Putting it all together we get a tiny program that allows you to answer the question given, and for any number of people. As you increase the number of parties, the variability gets smaller and smaller (and, being an inefficient program, the time taken gets longer and longer).

Here's the output I get from running 10,000 party simulations for each of a few numbers of attendees:

Partiers Mutual birthday frequency
20 0.4132
25 0.5567
30 0.6999
40 0.8897
50 0.9719

Frequency of finding individuals with the same birthday in groups of various sizes.

At 25 people there is already a better-than-even chance of finding two people with the same birthday, and by 50 it's almost guaranteed! That does seem a little unbelievable, so I'll refer you to the Wikipedia page on the topic for the math.

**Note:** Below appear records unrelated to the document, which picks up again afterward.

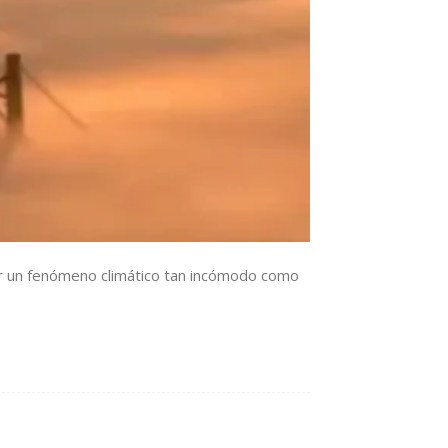
r un fenómeno climático tan incómodo como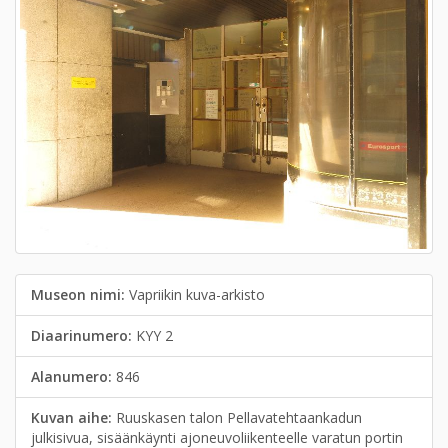
Museon nimi:
Vapriikin kuva-arkisto
Diaarinumero:
KYY 2
Alanumero:
846
Kuvan aihe:
Ruuskasen talon Pellavatehtaankadun
julkisivua, sisäänkäynti ajoneuvoliikenteelle varatun portin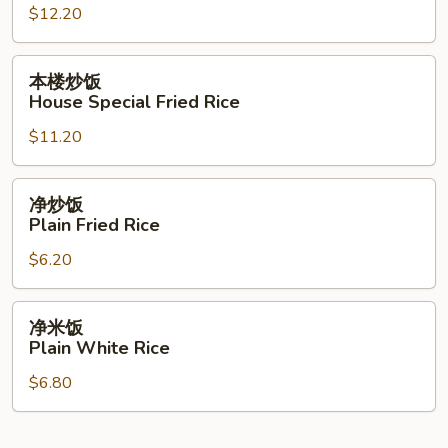
$12.20
饭
Lobster
Fried
本
本楼炒饭
Rice
楼
House Special Fried Rice
炒
$11.20
饭
House
Special
净
净炒饭
Fried
炒
Plain Fried Rice
Rice
饭
$6.20
Plain
Fried
Rice
净
净米饭
米
Plain White Rice
饭
$6.80
Plain
White
Rice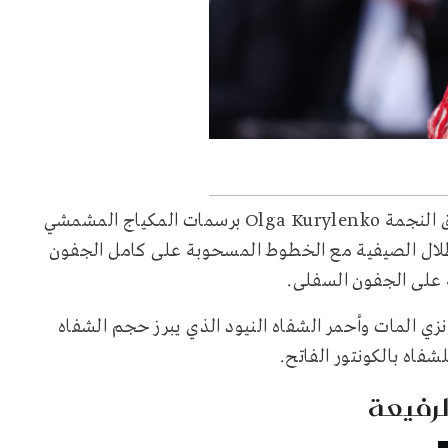
من الاطلالات الجمالية الساحرة في مهرجان كان 2026، تألق النجمة Olga Kurylenko برسمات المكياج المشمشي
لظلال الصيفية مع الخطوط المسحوبة على كامل الجفون
 على الجفون السفلى.
زي المات وأحمر الشفاه النيود الذي يبرز حجم الشفاه
اه بالكونتور الفاتح.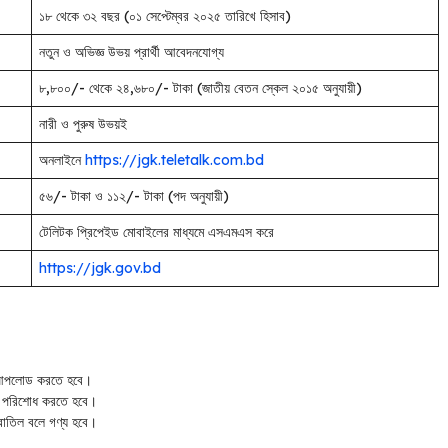
১৮ থেকে ৩২ বছর (০১ সেপ্টেম্বর ২০২৫ তারিখে হিসাব)
নতুন ও অভিজ্ঞ উভয় প্রার্থী আবেদনযোগ্য
৮,৮০০/- থেকে ২৪,৬৮০/- টাকা (জাতীয় বেতন স্কেল ২০১৫ অনুযায়ী)
নারী ও পুরুষ উভয়ই
অনলাইনে
https://jgk.teletalk.com.bd
৫৬/- টাকা ও ১১২/- টাকা (পদ অনুযায়ী)
টেলিটক প্রিপেইড মোবাইলের মাধ্যমে এসএমএস করে
https://jgk.gov.bd
্ষর আপলোড করতে হবে।
ফি পরিশোধ করতে হবে।
বাতিল বলে গণ্য হবে।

Just to see if this little simulation would recreate what Wikipedia shows, we can modify the main() function and change it to the following:

def main():
    max_partiers      = 60
    number_of_parties = 10000
    iterations        = 3

    with open( 'birthdays.r', 'w' ) as rfile:
        # First add the variable containing each number of people.
        rfile.write( 'people = c( 1' )
        for partier in range( 2, max_partiers+1 ):
            rfile.write( ', ' + str(partier) )
        rfile.write( ')\\n' )

        # Then the variables for the matches in each iteration.
        for iteration in range(iterations):
            rfile.write( 'matches' + str( iteration ) + ' = c( 0' )
            for partiers in range( 2, max_partiers+1 ):
                print( 'iteration =', iteration, 'partiers =', partiers )
                matches = 0
                for party in range( number_of_parties ):
                    party = Party( partiers )
                    if party.matching_dates:
                        matches += 1
                rfile.write( ', ' + str( matches / number_of_parties ) )
            rfile.write( ')\\n' )

Plotting the results in R gives:

Plot of fraction of parties with matches against number of people attending the parties, from 2 to 60 people.
Plot of fraction of parties with matches against number of people attending the parties, from 2 to 60 people.

And overlaying it onto the Wikipedia plot:

The prior plot overlaying the one on Wikipedia's page about the Birthday Problem, showing that it's exactly the same.
The prior plot overlaying the one on Wikipedia's page about the Birthday Problem, showing that it's exactly the same.